The carrying amount of deferred income tax assets is reviewed at each balance sheet date and reduced to the extent that it is no longer probable that sufficient taxable profit will be available to allow all or part of the deferred income tax asset to be utilized.
Deferred income taxes are not provided on the undistributed earnings of branches where it is expected that the earnings of the branch will not be distributed in the foreseeable future.
Deferred income tax assets and liabilities are measured at the tax rates that are expected to apply in the period when the asset is realized or the liability is settled, based on tax rates (and tax laws) that have been enacted or substantively enacted at the balance sheet date.

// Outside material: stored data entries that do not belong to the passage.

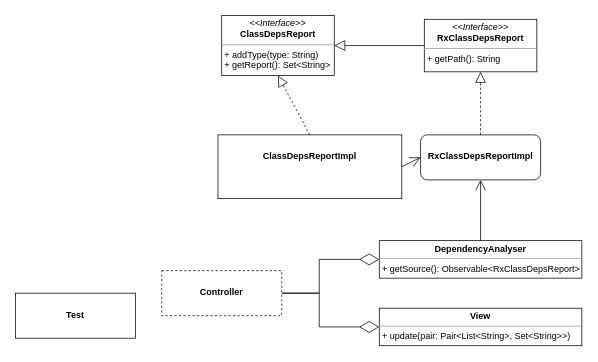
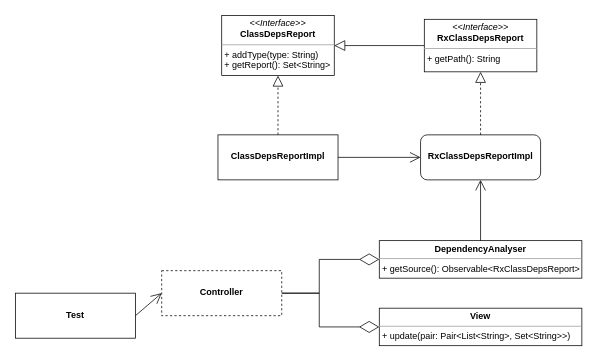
  <mxCell id="0" />
  <mxCell id="1" parent="0" />
  <mxCell id="2" value="&lt;p style=&quot;margin: 0px ; margin-top: 4px ; text-align: center&quot;&gt;&lt;i&gt;&amp;lt;&amp;lt;Interface&amp;gt;&amp;gt;&lt;/i&gt;&lt;br&gt;&lt;b&gt;ClassDepsReport&lt;/b&gt;&lt;/p&gt;&lt;hr size=&quot;1&quot;&gt;&lt;p style=&quot;margin: 0px ; margin-left: 4px&quot;&gt;+ addType(type: String)&lt;br&gt;&lt;/p&gt;&lt;p style=&quot;margin: 0px ; margin-left: 4px&quot;&gt;+ getReport(): Set&amp;lt;String&amp;gt;&lt;/p&gt;" style="verticalAlign=top;align=left;overflow=fill;fontSize=12;fontFamily=Helvetica;html=1;" parent="1" vertex="1"><mxGeometry x="295" y="20" width="150" height="80" as="geometry" /></mxCell>
  <mxCell id="3" value="" style="endArrow=block;dashed=1;endFill=0;endSize=12;html=1;rounded=0;exitX=0.5;exitY=0;exitDx=0;exitDy=0;entryX=0.5;entryY=1;entryDx=0;entryDy=0;" parent="1" source="15" target="2" edge="1"><mxGeometry width="160" relative="1" as="geometry"><mxPoint x="370" y="170" as="sourcePoint" /><mxPoint x="385" y="140" as="targetPoint" /><Array as="points" /></mxGeometry></mxCell>
  <mxCell id="4" style="edgeStyle=orthogonalEdgeStyle;rounded=0;orthogonalLoop=1;jettySize=auto;html=1;exitX=0.5;exitY=1;exitDx=0;exitDy=0;" parent="1" edge="1"><mxGeometry relative="1" as="geometry"><mxPoint x="265" y="260" as="sourcePoint" /><mxPoint x="265" y="260" as="targetPoint" /></mxGeometry></mxCell>
  <mxCell id="5" value="" style="endArrow=diamondThin;endFill=0;endSize=24;html=1;rounded=0;entryX=0;entryY=0.5;entryDx=0;entryDy=0;exitX=1;exitY=0.5;exitDx=0;exitDy=0;" parent="1" source="13" target="14" edge="1"><mxGeometry width="160" relative="1" as="geometry"><mxPoint x="25" y="30" as="sourcePoint" /><mxPoint x="-25" y="100" as="targetPoint" /><Array as="points"><mxPoint x="425" y="390" /><mxPoint x="425" y="345" /></Array></mxGeometry></mxCell>
  <mxCell id="6" value="&lt;p style=&quot;margin: 0px ; margin-top: 4px ; text-align: center&quot;&gt;&lt;b&gt;&lt;br&gt;&lt;/b&gt;&lt;/p&gt;&lt;p style=&quot;margin: 0px ; margin-top: 4px ; text-align: center&quot;&gt;&lt;b&gt;RxClassDepsReportImpl&lt;/b&gt;&lt;/p&gt;" style="verticalAlign=top;align=left;overflow=fill;fontSize=12;fontFamily=Helvetica;html=1;rounded=1;" parent="1" vertex="1"><mxGeometry x="560" y="179" width="160" height="60" as="geometry" /></mxCell>
  <mxCell id="7" value="" style="endArrow=block;dashed=1;endFill=0;endSize=12;html=1;rounded=0;exitX=0.5;exitY=0;exitDx=0;exitDy=0;entryX=0.5;entryY=1;entryDx=0;entryDy=0;" parent="1" source="6" edge="1" target="11"><mxGeometry width="160" relative="1" as="geometry"><mxPoint x="275" y="210" as="sourcePoint" /><mxPoint x="390" y="121" as="targetPoint" /><Array as="points" /></mxGeometry></mxCell>
  <mxCell id="8" value="&lt;p style=&quot;margin: 0px ; margin-top: 4px ; text-align: center&quot;&gt;&lt;b&gt;&lt;br&gt;&lt;/b&gt;&lt;/p&gt;&lt;p style=&quot;margin: 0px ; margin-top: 4px ; text-align: center&quot;&gt;&lt;b&gt;Test&lt;/b&gt;&lt;/p&gt;" style="verticalAlign=top;align=left;overflow=fill;fontSize=12;fontFamily=Helvetica;html=1;" parent="1" vertex="1"><mxGeometry x="20" y="390" width="160" height="60" as="geometry" /></mxCell>
  <mxCell id="9" value="" style="endArrow=block;endFill=0;endSize=12;html=1;rounded=0;entryX=1;entryY=0.5;entryDx=0;entryDy=0;exitX=0;exitY=0.5;exitDx=0;exitDy=0;" parent="1" source="11" target="2" edge="1"><mxGeometry width="160" relative="1" as="geometry"><mxPoint x="515" y="100" as="sourcePoint" /><mxPoint x="305" y="260" as="targetPoint" /><Array as="points" /></mxGeometry></mxCell>
+ <mxCell id="10" value="" style="endArrow=open;endFill=1;endSize=12;html=1;rounded=0;exitX=1;exitY=0.5;exitDx=0;exitDy=0;entryX=0;entryY=0.5;entryDx=0;entryDy=0;" parent="1" source="8" target="13" edge="1"><mxGeometry width="160" relative="1" as="geometry"><mxPoint x="675" y="380" as="sourcePoint" /><mxPoint x="540" y="330" as="targetPoint" /><Array as="points" /></mxGeometry></mxCell>
  <mxCell id="11" value="&lt;p style=&quot;margin: 0px ; margin-top: 4px ; text-align: center&quot;&gt;&lt;i&gt;&amp;lt;&amp;lt;Interface&amp;gt;&amp;gt;&lt;/i&gt;&lt;br&gt;&lt;b&gt;RxClassDepsReport&lt;/b&gt;&lt;/p&gt;&lt;hr size=&quot;1&quot;&gt;&lt;p style=&quot;margin: 0px ; margin-left: 4px&quot;&gt;&lt;span style=&quot;background-color: transparent; color: light-dark(rgb(0, 0, 0), rgb(255, 255, 255));&quot;&gt;+ getPath(): String&lt;/span&gt;&lt;/p&gt;" style="verticalAlign=top;align=left;overflow=fill;fontSize=12;fontFamily=Helvetica;html=1;" vertex="1" parent="1"><mxGeometry x="565" y="25" width="150" height="70" as="geometry" /></mxCell>
  <mxCell id="12" value="" style="endArrow=open;endFill=0;endSize=12;html=1;rounded=0;entryX=0;entryY=0.5;entryDx=0;entryDy=0;exitX=1;exitY=0.5;exitDx=0;exitDy=0;" edge="1" parent="1" source="15" target="6"><mxGeometry width="160" relative="1" as="geometry"><mxPoint x="456.5" y="209" as="sourcePoint" /><mxPoint x="455" y="70" as="targetPoint" /><Array as="points" /></mxGeometry></mxCell>
  <mxCell id="13" value="&lt;p style=&quot;margin: 0px ; margin-top: 4px ; text-align: center&quot;&gt;&lt;b&gt;&lt;br&gt;&lt;/b&gt;&lt;/p&gt;&lt;p style=&quot;margin: 0px ; margin-top: 4px ; text-align: center&quot;&gt;&lt;b&gt;Controller&lt;/b&gt;&lt;/p&gt;" style="verticalAlign=top;align=left;overflow=fill;fontSize=12;fontFamily=Helvetica;html=1;dashed=1;" vertex="1" parent="1"><mxGeometry x="215" y="360" width="160" height="60" as="geometry" /></mxCell>
  <mxCell id="14" value="&lt;p style=&quot;margin: 0px ; margin-top: 4px ; text-align: center&quot;&gt;&lt;b&gt;DependencyAnalyser&lt;/b&gt;&lt;/p&gt;&lt;hr size=&quot;1&quot;&gt;&lt;p style=&quot;margin: 0px ; margin-left: 4px&quot;&gt;&lt;span style=&quot;background-color: transparent; color: light-dark(rgb(0, 0, 0), rgb(255, 255, 255));&quot;&gt;+ getSource(): Observable&amp;lt;RxClassDepsReport&amp;gt;&lt;/span&gt;&lt;/p&gt;" style="verticalAlign=top;align=left;overflow=fill;fontSize=12;fontFamily=Helvetica;html=1;" vertex="1" parent="1"><mxGeometry x="505" y="320" width="270" height="50" as="geometry" /></mxCell>
- <mxCell id="15" value="&lt;p style=&quot;margin: 0px ; margin-top: 4px ; text-align: center&quot;&gt;&lt;b&gt;&lt;br&gt;&lt;/b&gt;&lt;/p&gt;&lt;p style=&quot;margin: 0px ; margin-top: 4px ; text-align: center&quot;&gt;&lt;b&gt;ClassDepsReportImpl&lt;/b&gt;&lt;/p&gt;" style="verticalAlign=top;align=left;overflow=fill;fontSize=12;fontFamily=Helvetica;html=1;" vertex="1" parent="1"><mxGeometry x="290" y="179" width="245" height="85" as="geometry" /></mxCell>
+ <mxCell id="15" value="&lt;p style=&quot;margin: 0px ; margin-top: 4px ; text-align: center&quot;&gt;&lt;b&gt;&lt;br&gt;&lt;/b&gt;&lt;/p&gt;&lt;p style=&quot;margin: 0px ; margin-top: 4px ; text-align: center&quot;&gt;&lt;b&gt;ClassDepsReportImpl&lt;/b&gt;&lt;/p&gt;" style="verticalAlign=top;align=left;overflow=fill;fontSize=12;fontFamily=Helvetica;html=1;" vertex="1" parent="1"><mxGeometry x="290" y="179" width="160" height="60" as="geometry" /></mxCell>
  <mxCell id="16" value="&lt;p style=&quot;margin: 0px ; margin-top: 4px ; text-align: center&quot;&gt;&lt;b&gt;View&lt;/b&gt;&lt;/p&gt;&lt;hr size=&quot;1&quot;&gt;&lt;p style=&quot;margin: 0px ; margin-left: 4px&quot;&gt;&lt;span style=&quot;background-color: transparent; color: light-dark(rgb(0, 0, 0), rgb(255, 255, 255));&quot;&gt;+ update(pair: Pair&amp;lt;List&amp;lt;String&amp;gt;, Set&amp;lt;String&amp;gt;&amp;gt;)&lt;/span&gt;&lt;/p&gt;" style="verticalAlign=top;align=left;overflow=fill;fontSize=12;fontFamily=Helvetica;html=1;" vertex="1" parent="1"><mxGeometry x="505" y="410" width="270" height="50" as="geometry" /></mxCell>
  <mxCell id="17" value="" style="endArrow=open;endFill=1;endSize=12;html=1;rounded=0;exitX=0.5;exitY=0;exitDx=0;exitDy=0;entryX=0.5;entryY=1;entryDx=0;entryDy=0;" edge="1" parent="1" source="14" target="6"><mxGeometry width="160" relative="1" as="geometry"><mxPoint x="635" y="280" as="sourcePoint" /><mxPoint x="705" y="280" as="targetPoint" /><Array as="points" /></mxGeometry></mxCell>
  <mxCell id="18" value="" style="endArrow=diamondThin;endFill=0;endSize=24;html=1;rounded=0;entryX=0;entryY=0.5;entryDx=0;entryDy=0;exitX=1;exitY=0.5;exitDx=0;exitDy=0;" edge="1" parent="1" source="13" target="16"><mxGeometry width="160" relative="1" as="geometry"><mxPoint x="380" y="410" as="sourcePoint" /><mxPoint x="510" y="385" as="targetPoint" /><Array as="points"><mxPoint x="425" y="390" /><mxPoint x="425" y="435" /></Array></mxGeometry></mxCell>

Effective Apr 2018, the Company has adopted Ind-AS. Due to the various constraints the Management could not determine the Differed tax effects at the end of previous reporting period. However, during the current reporting period the Company has evaluated the effect of deferred taxes and made necessary adjustments to the statement of Profit & Loss and to the Balance Sheet. Refer Note No 6.2 of the Financial statements.
Deferred tax assets include Minimum Alternative Tax (‘MAT’) paid in accordance with the tax laws in India, which is likely to give future economic benefits in the form of availability of set off against future income tax liability. Accordingly, MAT is recognized as deferred tax asset in the balance sheet when the asset can be measured reliably and it is probable that the future economic benefit associated with the asset will be realized.